* [What you should do]: Before doing anything else, copy the entries below exactly.

* [Information provided]:
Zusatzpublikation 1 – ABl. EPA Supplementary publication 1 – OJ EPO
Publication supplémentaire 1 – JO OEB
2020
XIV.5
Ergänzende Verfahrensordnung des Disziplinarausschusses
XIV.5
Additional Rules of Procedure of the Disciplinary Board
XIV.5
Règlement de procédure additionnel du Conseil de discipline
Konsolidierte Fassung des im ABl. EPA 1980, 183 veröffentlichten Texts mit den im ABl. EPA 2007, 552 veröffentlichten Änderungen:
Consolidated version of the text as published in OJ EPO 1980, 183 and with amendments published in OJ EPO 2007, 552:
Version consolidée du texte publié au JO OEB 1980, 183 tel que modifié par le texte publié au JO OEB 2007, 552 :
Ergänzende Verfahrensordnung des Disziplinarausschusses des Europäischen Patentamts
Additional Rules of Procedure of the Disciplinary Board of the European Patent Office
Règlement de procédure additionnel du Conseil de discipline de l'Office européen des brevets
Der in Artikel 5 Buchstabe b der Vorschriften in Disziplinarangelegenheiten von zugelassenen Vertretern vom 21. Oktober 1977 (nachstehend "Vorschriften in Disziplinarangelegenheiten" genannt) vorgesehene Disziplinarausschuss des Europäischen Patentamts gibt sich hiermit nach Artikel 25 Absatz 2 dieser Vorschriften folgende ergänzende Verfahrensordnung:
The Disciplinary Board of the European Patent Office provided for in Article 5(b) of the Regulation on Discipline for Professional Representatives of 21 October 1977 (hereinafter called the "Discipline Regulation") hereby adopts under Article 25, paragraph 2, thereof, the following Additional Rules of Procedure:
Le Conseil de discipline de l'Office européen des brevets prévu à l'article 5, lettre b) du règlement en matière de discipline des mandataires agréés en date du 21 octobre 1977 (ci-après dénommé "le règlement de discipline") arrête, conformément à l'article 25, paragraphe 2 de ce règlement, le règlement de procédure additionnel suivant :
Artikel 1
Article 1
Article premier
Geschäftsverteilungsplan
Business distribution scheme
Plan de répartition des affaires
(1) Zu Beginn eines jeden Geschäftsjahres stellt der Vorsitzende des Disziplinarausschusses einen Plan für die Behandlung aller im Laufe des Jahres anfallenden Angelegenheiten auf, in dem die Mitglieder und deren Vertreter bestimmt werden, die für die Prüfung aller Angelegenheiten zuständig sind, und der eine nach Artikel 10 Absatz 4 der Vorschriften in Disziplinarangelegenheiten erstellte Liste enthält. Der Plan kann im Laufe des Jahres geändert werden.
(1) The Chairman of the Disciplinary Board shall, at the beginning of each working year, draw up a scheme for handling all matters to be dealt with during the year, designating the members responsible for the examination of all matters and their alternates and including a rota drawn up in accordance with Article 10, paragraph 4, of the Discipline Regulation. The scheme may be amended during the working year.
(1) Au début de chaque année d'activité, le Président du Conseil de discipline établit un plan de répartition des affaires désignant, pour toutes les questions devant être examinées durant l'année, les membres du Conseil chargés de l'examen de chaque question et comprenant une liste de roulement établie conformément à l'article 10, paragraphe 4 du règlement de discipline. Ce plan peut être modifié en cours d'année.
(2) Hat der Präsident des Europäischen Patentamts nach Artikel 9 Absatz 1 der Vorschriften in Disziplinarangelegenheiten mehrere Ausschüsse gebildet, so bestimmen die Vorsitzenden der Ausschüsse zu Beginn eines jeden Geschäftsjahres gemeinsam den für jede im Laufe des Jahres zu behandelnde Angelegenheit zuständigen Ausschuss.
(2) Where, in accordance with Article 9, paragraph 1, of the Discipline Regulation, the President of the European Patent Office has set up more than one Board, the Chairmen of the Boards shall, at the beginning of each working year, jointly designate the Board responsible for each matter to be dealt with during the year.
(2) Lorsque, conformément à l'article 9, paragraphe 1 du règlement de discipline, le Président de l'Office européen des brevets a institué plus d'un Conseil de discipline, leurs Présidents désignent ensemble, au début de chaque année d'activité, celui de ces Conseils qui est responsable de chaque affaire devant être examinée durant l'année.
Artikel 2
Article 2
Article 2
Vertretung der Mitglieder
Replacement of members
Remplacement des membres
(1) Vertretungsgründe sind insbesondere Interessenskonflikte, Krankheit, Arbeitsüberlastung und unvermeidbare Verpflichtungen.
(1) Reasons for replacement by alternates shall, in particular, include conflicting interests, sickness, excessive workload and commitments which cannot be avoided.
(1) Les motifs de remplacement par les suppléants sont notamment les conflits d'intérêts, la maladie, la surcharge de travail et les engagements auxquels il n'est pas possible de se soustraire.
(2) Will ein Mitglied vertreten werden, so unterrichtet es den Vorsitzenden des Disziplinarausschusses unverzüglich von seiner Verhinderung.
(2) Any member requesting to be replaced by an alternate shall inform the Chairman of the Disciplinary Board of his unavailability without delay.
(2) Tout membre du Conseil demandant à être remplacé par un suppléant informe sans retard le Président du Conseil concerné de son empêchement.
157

* [Output of the exercise]:
Zusatzpublikation 1 – ABl. EPA Supplementary publication 1 – OJ EPO
Publication supplémentaire 1 – JO OEB
2020
XIV.5
Ergänzende Verfahrensordnung des Disziplinarausschusses
XIV.5
Additional Rules of Procedure of the Disciplinary Board
XIV.5
Règlement de procédure additionnel du Conseil de discipline
Konsolidierte Fassung des im ABl. EPA 1980, 183 veröffentlichten Texts mit den im ABl. EPA 2007, 552 veröffentlichten Änderungen:
Consolidated version of the text as published in OJ EPO 1980, 183 and with amendments published in OJ EPO 2007, 552:
Version consolidée du texte publié au JO OEB 1980, 183 tel que modifié par le texte publié au JO OEB 2007, 552 :
Ergänzende Verfahrensordnung des Disziplinarausschusses des Europäischen Patentamts
Additional Rules of Procedure of the Disciplinary Board of the European Patent Office
Règlement de procédure additionnel du Conseil de discipline de l'Office européen des brevets
Der in Artikel 5 Buchstabe b der Vorschriften in Disziplinarangelegenheiten von zugelassenen Vertretern vom 21. Oktober 1977 (nachstehend "Vorschriften in Disziplinarangelegenheiten" genannt) vorgesehene Disziplinarausschuss des Europäischen Patentamts gibt sich hiermit nach Artikel 25 Absatz 2 dieser Vorschriften folgende ergänzende Verfahrensordnung:
The Disciplinary Board of the European Patent Office provided for in Article 5(b) of the Regulation on Discipline for Professional Representatives of 21 October 1977 (hereinafter called the "Discipline Regulation") hereby adopts under Article 25, paragraph 2, thereof, the following Additional Rules of Procedure:
Le Conseil de discipline de l'Office européen des brevets prévu à l'article 5, lettre b) du règlement en matière de discipline des mandataires agréés en date du 21 octobre 1977 (ci-après dénommé "le règlement de discipline") arrête, conformément à l'article 25, paragraphe 2 de ce règlement, le règlement de procédure additionnel suivant :
Artikel 1
Article 1
Article premier
Geschäftsverteilungsplan
Business distribution scheme
Plan de répartition des affaires
(1) Zu Beginn eines jeden Geschäftsjahres stellt der Vorsitzende des Disziplinarausschusses einen Plan für die Behandlung aller im Laufe des Jahres anfallenden Angelegenheiten auf, in dem die Mitglieder und deren Vertreter bestimmt werden, die für die Prüfung aller Angelegenheiten zuständig sind, und der eine nach Artikel 10 Absatz 4 der Vorschriften in Disziplinarangelegenheiten erstellte Liste enthält. Der Plan kann im Laufe des Jahres geändert werden.
(1) The Chairman of the Disciplinary Board shall, at the beginning of each working year, draw up a scheme for handling all matters to be dealt with during the year, designating the members responsible for the examination of all matters and their alternates and including a rota drawn up in accordance with Article 10, paragraph 4, of the Discipline Regulation. The scheme may be amended during the working year.
(1) Au début de chaque année d'activité, le Président du Conseil de discipline établit un plan de répartition des affaires désignant, pour toutes les questions devant être examinées durant l'année, les membres du Conseil chargés de l'examen de chaque question et comprenant une liste de roulement établie conformément à l'article 10, paragraphe 4 du règlement de discipline. Ce plan peut être modifié en cours d'année.
(2) Hat der Präsident des Europäischen Patentamts nach Artikel 9 Absatz 1 der Vorschriften in Disziplinarangelegenheiten mehrere Ausschüsse gebildet, so bestimmen die Vorsitzenden der Ausschüsse zu Beginn eines jeden Geschäftsjahres gemeinsam den für jede im Laufe des Jahres zu behandelnde Angelegenheit zuständigen Ausschuss.
(2) Where, in accordance with Article 9, paragraph 1, of the Discipline Regulation, the President of the European Patent Office has set up more than one Board, the Chairmen of the Boards shall, at the beginning of each working year, jointly designate the Board responsible for each matter to be dealt with during the year.
(2) Lorsque, conformément à l'article 9, paragraphe 1 du règlement de discipline, le Président de l'Office européen des brevets a institué plus d'un Conseil de discipline, leurs Présidents désignent ensemble, au début de chaque année d'activité, celui de ces Conseils qui est responsable de chaque affaire devant être examinée durant l'année.
Artikel 2
Article 2
Article 2
Vertretung der Mitglieder
Replacement of members
Remplacement des membres
(1) Vertretungsgründe sind insbesondere Interessenskonflikte, Krankheit, Arbeitsüberlastung und unvermeidbare Verpflichtungen.
(1) Reasons for replacement by alternates shall, in particular, include conflicting interests, sickness, excessive workload and commitments which cannot be avoided.
(1) Les motifs de remplacement par les suppléants sont notamment les conflits d'intérêts, la maladie, la surcharge de travail et les engagements auxquels il n'est pas possible de se soustraire.
(2) Will ein Mitglied vertreten werden, so unterrichtet es den Vorsitzenden des Disziplinarausschusses unverzüglich von seiner Verhinderung.
(2) Any member requesting to be replaced by an alternate shall inform the Chairman of the Disciplinary Board of his unavailability without delay.
(2) Tout membre du Conseil demandant à être remplacé par un suppléant informe sans retard le Président du Conseil concerné de son empêchement.
157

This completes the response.